It was difficult to get through the mailbag this weekend because there were so many sympathy emails for Terrell Suggs from Steelers fans. OK, so they weren't exactly expressing sympathy. Now, on to the mail ...
Chuck K. from Bison, S.D., writes: As a die-hard Browns fan, I've had my share of agony as with all Browns fans. Do you feel the Browns have turned the corner, and have set the foundation in this year's draft to compete?
Jamison Hensley from AFC headquarters: The Browns have significantly upgraded themselves at running back and right tackle in this draft. Trent Richardson is going to be very productive, and Mitchell Schwartz is a big step up from Tony Pashos. The key, however, is at quarterback. It always is in the NFL. Brandon Weeden is better than Colt McCoy. He is more accurate and has a stronger arm. But is he the franchise quarterback that the Browns have long sought after? Just look at the difference when a team hits and misses on a rookie quarterback. The Bengals went from a four-win team to a playoff one with the help of Andy Dalton. The Jaguars went from an eight-win team to a five-win one with Blaine Gabbert.

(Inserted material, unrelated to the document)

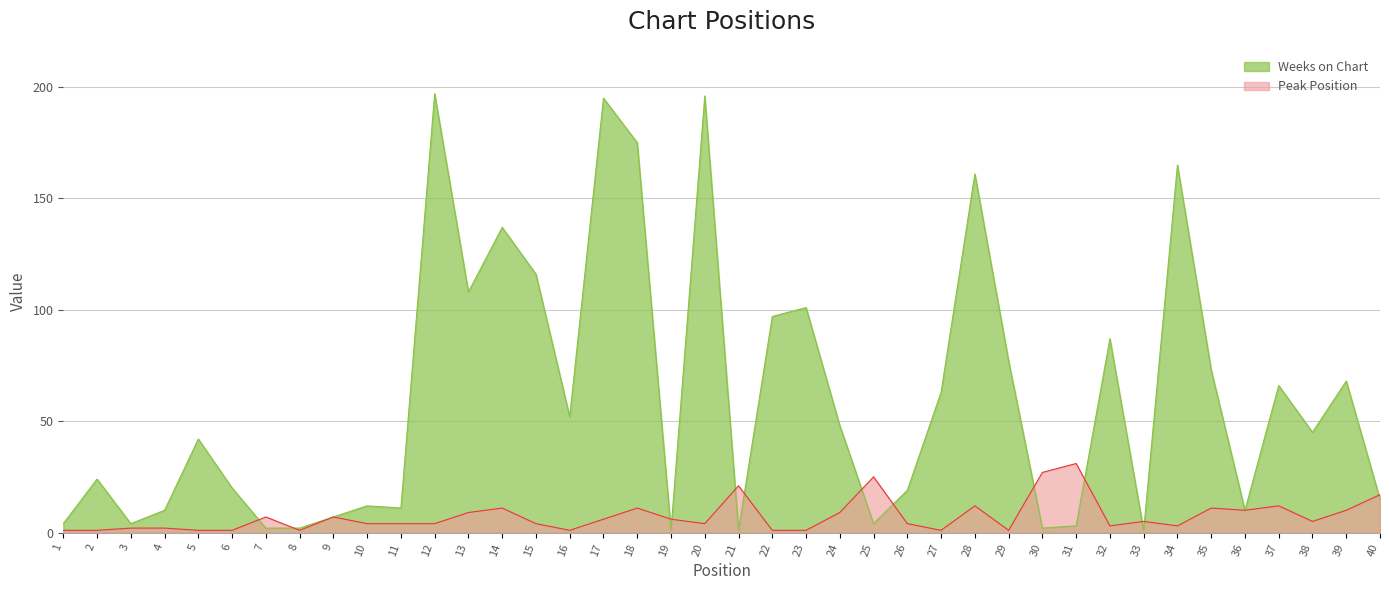

List the series in order of their peak value, highest first.

Weeks on Chart, Peak Position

Bob R. from Brunswick, Ohio, writes: You guys all make the same mistake when it comes to the Steelers depth chart. Steve McLendon is the backup nose tackle. If Casey Hampton is not ready from the outset, McLendon will start. The Steelers are fairly high on him. Alameda Ta'amu will provide depth.
Hensley: You are certainly right that I haven't mentioned McLendon enough. After the Steelers drafted Ta'amu, defensive line coach John Mitchell made a point to express confidence in McLendon. "Everybody wants to discard McLendon, let me tell you this, hold your opinion until the season is over," Mitchell said. "I'm just saying keep your opinion until after the season, you make the decision." This insinuates that McLendon will have a bigger role this season. But Ta'amu is more likely the future of the position. The Steelers moved up in the fourth round to get Ta'amu for a reason.
John from New York writes: Any chance the Bengals are using one out of their stable of cornerbacks to broker a trade at another position of need (safety, for example)?
Hensley: It's true that the Bengals have more depth a cornerback than safety. They now have six corners who were originally drafted in the first round. It wouldn't surprise me if Jason Allen gets a look at safety. He has experience there and might find more playing time by moving. At this point, an unproven Taylor Mays is penciled in as the strong safety next to Reggie Nelson.
Eric from New York writes: This stat surprised me ... left guard Jason Pinkston: Allowed one sack in 16 starts as a rookie last season. That isn't bad for a fifth-round pick! Was he decent or was he pushed around a bit and just got lucky that the Browns had mobile quarterbacks? What can we expect from him next year?
Hensley: Pinkston was a pleasant surprise last season. It's tough to ask a fifth-round pick to step in as a starter immediately. In the AFC North, only Baltimore got as much out of a fifth-round pick last season with defensive end Pernell McPhee (six sacks). While it's impressive that Pinkston allowed only one sack, Pro Football Focus graded him as one of the league's worst offensive linemen. But it says something about the Browns' confidence in him when they part ways with Eric Steinbach. Cleveland seems committed to Pinkston.
Rusty from Wilmington, Ohio, writes: Now that the free agency and draft frenzy are over, as you look at the Bengals' roster, where do you still see holes?
Hensley: There's not many, which is good reason for optimism. The Bengals have upgraded themselves at so many positions from guard to running back to cornerback. I wouldn't say there are holes, but a couple areas of concern. Cincinnati lost two of its top three receivers in free agency (Jerome Simpson and Andre Caldwell) and added two receivers in the draft (Mohamed Sanu and Marvin Jones). The Bengals would have been served better to add an experienced No. 2 wide receiver to a young offense. The other position to watch is safety after the team cut Chris Crocker. Taylor Mays has potential, but there is a risk involved because he didn't play many defensive snaps last season.
Josh from Wayne, N.J., writes: What's the word on Michael McAdoo in Baltimore? It seemed obvious that they put him on IR last year to avoid having to put him through waivers for the practice squad. So there must be something they like in him. Any idea if he has a chance to contribute this year?
Hensley: His chances of contributing this season increased when Terrell Suggs injured his Achilles. You're right that last season tipped off the Ravens' interest in McAdoo. After he went undrafted in the supplemental draft, the Ravens did more than sign him. General manager Ozzie Newsome had an agreement with McAdoo to keep him on the season-opening roster before placing him on injured reserve. That was a way of redshirting the raw pass-rusher because the Ravens didn't want to risk losing him by trying to sneak him on the practice squad. McAdoo, who showed flashes in last year's preseason finale (a sack and a forced fumble), needs to bulk up to get on the field this year. The 6-foot-7 McAdoo was listed at 245 pounds at the end of last season.